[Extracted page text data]
╭──

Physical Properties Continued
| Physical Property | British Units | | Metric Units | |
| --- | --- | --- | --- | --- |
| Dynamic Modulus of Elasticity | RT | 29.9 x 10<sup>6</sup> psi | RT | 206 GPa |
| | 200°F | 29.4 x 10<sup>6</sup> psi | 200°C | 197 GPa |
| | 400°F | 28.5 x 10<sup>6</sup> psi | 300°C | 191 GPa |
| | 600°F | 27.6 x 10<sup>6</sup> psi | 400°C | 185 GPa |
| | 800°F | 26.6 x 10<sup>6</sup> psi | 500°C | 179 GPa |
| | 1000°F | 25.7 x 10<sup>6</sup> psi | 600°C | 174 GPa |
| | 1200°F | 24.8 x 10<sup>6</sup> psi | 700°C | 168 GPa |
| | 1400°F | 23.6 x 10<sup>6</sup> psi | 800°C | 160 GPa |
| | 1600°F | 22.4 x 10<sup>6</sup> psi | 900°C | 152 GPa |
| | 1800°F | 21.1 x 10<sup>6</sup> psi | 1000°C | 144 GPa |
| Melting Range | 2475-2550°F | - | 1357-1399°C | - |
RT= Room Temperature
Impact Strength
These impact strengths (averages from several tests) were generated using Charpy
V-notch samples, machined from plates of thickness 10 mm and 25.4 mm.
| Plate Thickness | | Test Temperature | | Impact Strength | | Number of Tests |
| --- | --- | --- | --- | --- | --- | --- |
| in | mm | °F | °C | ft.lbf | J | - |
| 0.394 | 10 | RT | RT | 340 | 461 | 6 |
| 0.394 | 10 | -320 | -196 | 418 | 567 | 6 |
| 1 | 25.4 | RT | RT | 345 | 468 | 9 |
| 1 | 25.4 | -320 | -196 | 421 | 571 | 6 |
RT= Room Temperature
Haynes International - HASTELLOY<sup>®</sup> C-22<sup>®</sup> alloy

╰──
╭──

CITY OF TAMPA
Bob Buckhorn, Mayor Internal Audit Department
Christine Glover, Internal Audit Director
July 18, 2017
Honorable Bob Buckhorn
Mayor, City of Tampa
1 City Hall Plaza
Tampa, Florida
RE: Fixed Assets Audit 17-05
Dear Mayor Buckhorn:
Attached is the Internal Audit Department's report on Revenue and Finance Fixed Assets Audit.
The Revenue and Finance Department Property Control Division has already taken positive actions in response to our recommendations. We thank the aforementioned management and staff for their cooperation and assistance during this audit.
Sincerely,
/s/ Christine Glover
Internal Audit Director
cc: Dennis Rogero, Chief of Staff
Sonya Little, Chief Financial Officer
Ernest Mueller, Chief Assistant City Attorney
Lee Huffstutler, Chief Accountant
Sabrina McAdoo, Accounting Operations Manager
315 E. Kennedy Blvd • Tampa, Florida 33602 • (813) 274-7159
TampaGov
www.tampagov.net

╰──

> _Job_: Using the entries above, return exactly the lines from the line with "Physical Properties Continued" to the line with "300°C | 191 GPa |", counting both of those lines.

> _Answer to this task_:
Physical Properties Continued
| Physical Property | British Units | | Metric Units | |
| --- | --- | --- | --- | --- |
| Dynamic Modulus of Elasticity | RT | 29.9 x 10<sup>6</sup> psi | RT | 206 GPa |
| | 200°F | 29.4 x 10<sup>6</sup> psi | 200°C | 197 GPa |
| | 400°F | 28.5 x 10<sup>6</sup> psi | 300°C | 191 GPa |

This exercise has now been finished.